En finir avec le modèle patriarcal ?

Il suf­fit  de  taper  dans  un  moteur  de  recherche  les  mots  « famille »  +  « modèle » pour voir appa­raître des hommes en polo enla­çant ten­dre­ment des  femmes  en  robe  légère  et  des  enfants  bien  coiffé•es ;  des  papa-maman-deux-enfants riant à gorge déployée sur des cana­pés moel­leux. Il n’y a aucun couple de les­biennes ou de gays, aucune femme por­tant une pous­sette dans les esca­liers du métro, aucune per­sonne raci­sée, pas non plus de per­sonne visi­ble­ment handicapée.

Le couple cis hété­ro­sexuel blanc comme socle de la famille est un modèle qui infuse dans nos repré­sen­ta­tions occi­den­tales depuis au moins deux mil­lé­naires. Au centre du tableau, le pater fami­lias joue un rôle pivot (lire notre focus page 86). C’est ain­si que, depuis dix ans, les repré­sen­tants de la Manif pour tous, vent debout contre le mariage homo­sexuel et la PMA pour les femmes les­biennes, seules ou les per­sonnes trans, ont pu affir­mer sans relâche, à la télé comme dans la rue, qu’une famille « c’est un papa et une maman ».

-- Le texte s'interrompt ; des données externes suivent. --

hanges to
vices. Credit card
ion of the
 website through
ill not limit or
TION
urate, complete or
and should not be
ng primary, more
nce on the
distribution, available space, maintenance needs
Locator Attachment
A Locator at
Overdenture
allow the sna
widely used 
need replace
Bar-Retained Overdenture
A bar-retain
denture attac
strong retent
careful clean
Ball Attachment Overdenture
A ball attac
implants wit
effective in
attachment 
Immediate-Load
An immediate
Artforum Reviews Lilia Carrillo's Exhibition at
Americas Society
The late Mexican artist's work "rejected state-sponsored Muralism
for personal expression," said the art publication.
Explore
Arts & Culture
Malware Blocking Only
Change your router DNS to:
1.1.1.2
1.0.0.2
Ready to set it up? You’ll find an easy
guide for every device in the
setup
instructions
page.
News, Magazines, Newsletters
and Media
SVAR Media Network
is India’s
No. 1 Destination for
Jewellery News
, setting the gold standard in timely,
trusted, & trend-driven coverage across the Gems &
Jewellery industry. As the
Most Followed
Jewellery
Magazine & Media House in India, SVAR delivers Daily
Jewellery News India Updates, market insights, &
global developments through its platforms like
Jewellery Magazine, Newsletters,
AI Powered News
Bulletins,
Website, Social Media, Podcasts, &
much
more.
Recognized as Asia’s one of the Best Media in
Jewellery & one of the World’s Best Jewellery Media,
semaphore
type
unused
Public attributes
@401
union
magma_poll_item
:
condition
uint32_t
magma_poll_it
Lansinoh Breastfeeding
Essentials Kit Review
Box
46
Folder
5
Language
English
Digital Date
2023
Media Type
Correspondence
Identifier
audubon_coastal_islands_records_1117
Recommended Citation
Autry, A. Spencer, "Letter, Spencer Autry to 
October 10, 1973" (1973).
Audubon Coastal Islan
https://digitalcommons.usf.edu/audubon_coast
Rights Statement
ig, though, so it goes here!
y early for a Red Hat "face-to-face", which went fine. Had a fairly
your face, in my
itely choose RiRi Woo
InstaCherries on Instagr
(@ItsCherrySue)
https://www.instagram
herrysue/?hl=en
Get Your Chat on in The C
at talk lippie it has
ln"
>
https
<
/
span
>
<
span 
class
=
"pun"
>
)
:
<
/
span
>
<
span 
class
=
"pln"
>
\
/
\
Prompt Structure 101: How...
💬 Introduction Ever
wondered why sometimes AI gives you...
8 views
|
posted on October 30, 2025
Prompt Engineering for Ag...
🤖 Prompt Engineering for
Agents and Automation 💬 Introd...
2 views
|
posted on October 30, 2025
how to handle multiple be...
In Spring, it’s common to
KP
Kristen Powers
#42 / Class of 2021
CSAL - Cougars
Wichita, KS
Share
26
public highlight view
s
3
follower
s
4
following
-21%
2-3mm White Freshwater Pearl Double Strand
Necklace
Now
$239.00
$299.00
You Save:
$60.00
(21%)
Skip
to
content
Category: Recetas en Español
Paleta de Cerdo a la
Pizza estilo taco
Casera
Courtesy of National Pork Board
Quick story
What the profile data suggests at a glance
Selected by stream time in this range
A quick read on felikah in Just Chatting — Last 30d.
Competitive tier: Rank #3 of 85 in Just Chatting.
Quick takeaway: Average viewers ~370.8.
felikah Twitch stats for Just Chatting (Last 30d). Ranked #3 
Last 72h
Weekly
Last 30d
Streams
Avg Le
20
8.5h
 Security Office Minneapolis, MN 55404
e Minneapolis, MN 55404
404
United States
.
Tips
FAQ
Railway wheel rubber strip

Ne  leur  en  déplaise,  les  sta­tis­tiques  sont  for­melles :  la  famille  dite « clas­sique » n’est plus qu’un modèle par­mi d’autres. Une sur quatre est désor­mais mono­pa­ren­tale, avec, dans 85 % des cas, une mère à sa tête (page 90). Quant aux familles recom­po­sées à la suite d’une sépa­ra­tion, elles repré­sentent plus d’une famille sur dix. En deçà des radars sta­tis­tiques, des familles évo­luent éga­le­ment, sans for­cé­ment de lien amou­reux pour les struc­tu­rer et sans sys­té­ma­ti­que­ment un ou des enfants comme rai­sons d’être. L’historienne fémi­niste Donna Haraway (page 82) affirme depuis long­temps que faire famille est une expé­ri­men­ta­tion au long cours, faite de chan­ge­ments, d’arrangements, de créa­tion et par­fois d’abandon.
Ce  dos­sier  entend  ouvrir  grand  nos  concep­tions  des  liens  et  nous per­mettre  d’imaginer  des  orga­ni­sa­tions  fami­liales  plus  éga­li­taires  dans les­quelles les rôles de chacun·e sont défi­nis non plus seule­ment par le sang, le genre ou le droit, mais bien par la volon­té de s’impliquer réel­le­ment les un·es auprès des autres.